Extracted data entries
* * * *
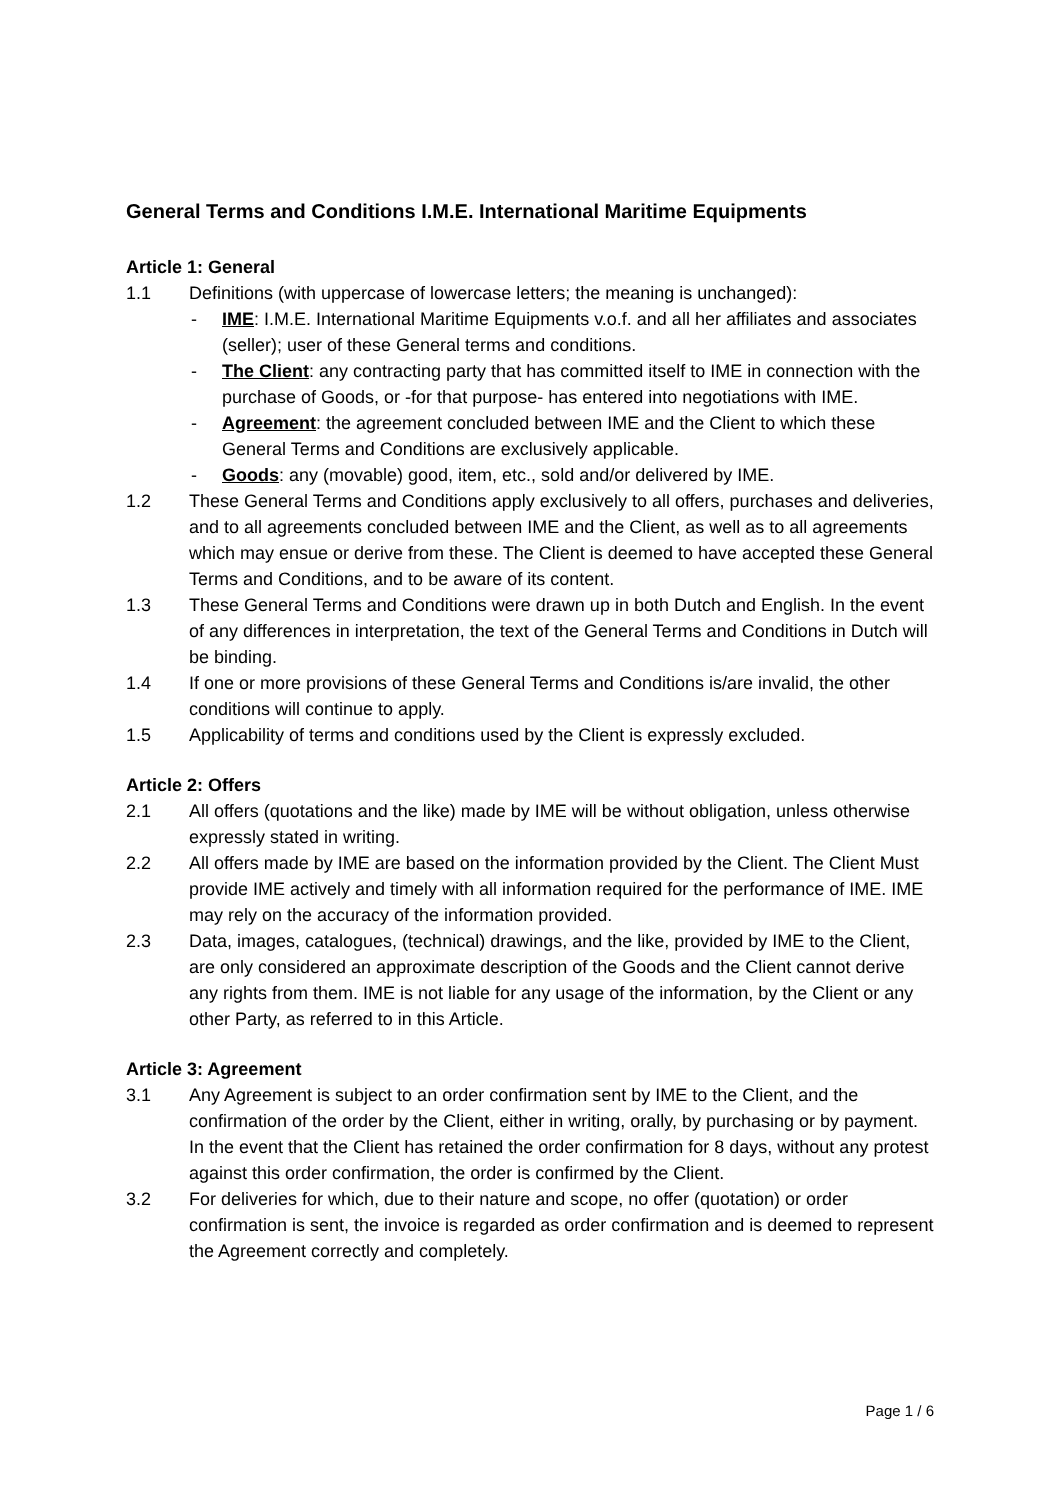General Terms and Conditions I.M.E. International Maritime Equipments
Article 1: General
1.1 Definitions (with uppercase of lowercase letters; the meaning is unchanged):
- IME: I.M.E. International Maritime Equipments v.o.f. and all her affiliates and associates (seller); user of these General terms and conditions.
- The Client: any contracting party that has committed itself to IME in connection with the purchase of Goods, or -for that purpose- has entered into negotiations with IME.
- Agreement: the agreement concluded between IME and the Client to which these General Terms and Conditions are exclusively applicable.
- Goods: any (movable) good, item, etc., sold and/or delivered by IME.
1.2 These General Terms and Conditions apply exclusively to all offers, purchases and deliveries, and to all agreements concluded between IME and the Client, as well as to all agreements which may ensue or derive from these. The Client is deemed to have accepted these General Terms and Conditions, and to be aware of its content.
1.3 These General Terms and Conditions were drawn up in both Dutch and English. In the event of any differences in interpretation, the text of the General Terms and Conditions in Dutch will be binding.
1.4 If one or more provisions of these General Terms and Conditions is/are invalid, the other conditions will continue to apply.
1.5 Applicability of terms and conditions used by the Client is expressly excluded.
Article 2: Offers
2.1 All offers (quotations and the like) made by IME will be without obligation, unless otherwise expressly stated in writing.
2.2 All offers made by IME are based on the information provided by the Client. The Client Must provide IME actively and timely with all information required for the performance of IME. IME may rely on the accuracy of the information provided.
2.3 Data, images, catalogues, (technical) drawings, and the like, provided by IME to the Client, are only considered an approximate description of the Goods and the Client cannot derive any rights from them. IME is not liable for any usage of the information, by the Client or any other Party, as referred to in this Article.
Article 3: Agreement
3.1 Any Agreement is subject to an order confirmation sent by IME to the Client, and the confirmation of the order by the Client, either in writing, orally, by purchasing or by payment. In the event that the Client has retained the order confirmation for 8 days, without any protest against this order confirmation, the order is confirmed by the Client.
3.2 For deliveries for which, due to their nature and scope, no offer (quotation) or order confirmation is sent, the invoice is regarded as order confirmation and is deemed to represent the Agreement correctly and completely.
Page 1 / 6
* * * *
### Problem to solve:
Output each record above exactly; omit the images.

### Answer section:
General Terms and Conditions I.M.E. International Maritime Equipments
Article 1: General
1.1 Definitions (with uppercase of lowercase letters; the meaning is unchanged):
- IME: I.M.E. International Maritime Equipments v.o.f. and all her affiliates and associates (seller); user of these General terms and conditions.
- The Client: any contracting party that has committed itself to IME in connection with the purchase of Goods, or -for that purpose- has entered into negotiations with IME.
- Agreement: the agreement concluded between IME and the Client to which these General Terms and Conditions are exclusively applicable.
- Goods: any (movable) good, item, etc., sold and/or delivered by IME.
1.2 These General Terms and Conditions apply exclusively to all offers, purchases and deliveries, and to all agreements concluded between IME and the Client, as well as to all agreements which may ensue or derive from these. The Client is deemed to have accepted these General Terms and Conditions, and to be aware of its content.
1.3 These General Terms and Conditions were drawn up in both Dutch and English. In the event of any differences in interpretation, the text of the General Terms and Conditions in Dutch will be binding.
1.4 If one or more provisions of these General Terms and Conditions is/are invalid, the other conditions will continue to apply.
1.5 Applicability of terms and conditions used by the Client is expressly excluded.
Article 2: Offers
2.1 All offers (quotations and the like) made by IME will be without obligation, unless otherwise expressly stated in writing.
2.2 All offers made by IME are based on the information provided by the Client. The Client Must provide IME actively and timely with all information required for the performance of IME. IME may rely on the accuracy of the information provided.
2.3 Data, images, catalogues, (technical) drawings, and the like, provided by IME to the Client, are only considered an approximate description of the Goods and the Client cannot derive any rights from them. IME is not liable for any usage of the information, by the Client or any other Party, as referred to in this Article.
Article 3: Agreement
3.1 Any Agreement is subject to an order confirmation sent by IME to the Client, and the confirmation of the order by the Client, either in writing, orally, by purchasing or by payment. In the event that the Client has retained the order confirmation for 8 days, without any protest against this order confirmation, the order is confirmed by the Client.
3.2 For deliveries for which, due to their nature and scope, no offer (quotation) or order confirmation is sent, the invoice is regarded as order confirmation and is deemed to represent the Agreement correctly and completely.
Page 1 / 6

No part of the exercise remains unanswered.